CRM systems do many things extremely well. Deduplication of lead/prospect data, however, does not often seem to be one of them. The following are my four favorite things you can do to keep your CRM clean (at least in terms of the leads that come in from your site):
1. Automatic deduplication at the web form level — the same person filling out the form multiple times only creates one lead/prospect (but you still capture the activity).
2. Data validation at the form level — at the minimum, ensure that email addresses are in a valid format ([email protected], etc.). Even better is setting up your form to ping the domain in real-time and ensure that it has an actual mail exchange record. The latter method prevents people from entering things like [email protected] (which would pass the first test). At my company we take this one step further and actually do not accept free/ISP email addresses.
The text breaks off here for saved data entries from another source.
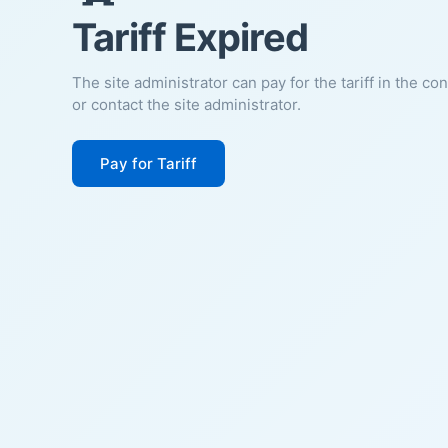
Tariff Expired
The site administrator can pay for the tariff in the co
or contact the site administrator.
Pay for Tariff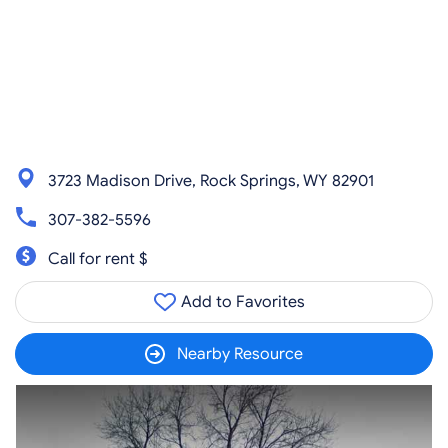
3723 Madison Drive, Rock Springs, WY 82901
307-382-5596
Call for rent $
Add to Favorites
Nearby Resource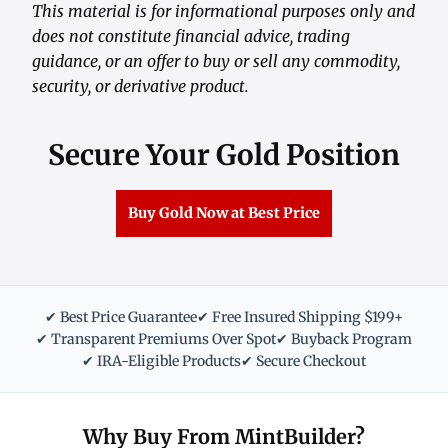
This material is for informational purposes only and
does not constitute financial advice, trading
guidance, or an offer to buy or sell any commodity,
security, or derivative product.
Secure Your Gold Position
Buy Gold Now at Best Price
✔ Best Price Guarantee
✔ Free Insured Shipping $199+
✔ Transparent Premiums Over Spot
✔ Buyback Program
✔ IRA-Eligible Products
✔ Secure Checkout
Why Buy From MintBuilder?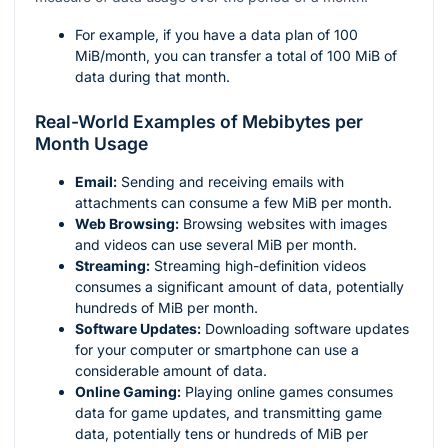
For example, if you have a data plan of 100
MiB/month, you can transfer a total of 100 MiB of
data during that month.
Real-World Examples of Mebibytes per
Month Usage
Email:
Sending and receiving emails with
attachments can consume a few MiB per month.
Web Browsing:
Browsing websites with images
and videos can use several MiB per month.
Streaming:
Streaming high-definition videos
consumes a significant amount of data, potentially
hundreds of MiB per month.
Software Updates:
Downloading software updates
for your computer or smartphone can use a
considerable amount of data.
Online Gaming:
Playing online games consumes
data for game updates, and transmitting game
data, potentially tens or hundreds of MiB per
We do not want our sales reps following up with Yahoo! or Gmail addresses.
If the visitor’s email address fails validation, be sure to provide a soft error (see below) message as soon as they tab off of the field as opposed to having them click the submit button, only to be surprised by a glaring error notification.
3. Limiting choices via drop downs instead of free-form text — this makes fields like industry, job title, etc. much more usable later as you will not get permutations of the same title (e.g. VP, Vice President, etc.). This also makes things easier for the visitor as he or she can typically fill the form out faster than with free text fields.
4. Keep bots away with built in spam prevention. If left unchecked, bots can quickly fill a company’s database with gibberish. Many companies (including Google) do this via captchas (an additional field where you enter a string of text or a number to prove that you are indeed a human). I prefer to instead use a hidden spam trap that humans never need to see or deal with. Captchas, while effective in term of spam prevention, can frustrate visitors and drive down your conversion rate.
So how do you do all of this?
Each of the techniques above can be accomplished with either some custom programming or via a marketing automation solution. Either way, the technology is out there and it will make your life easier and your data cleaner.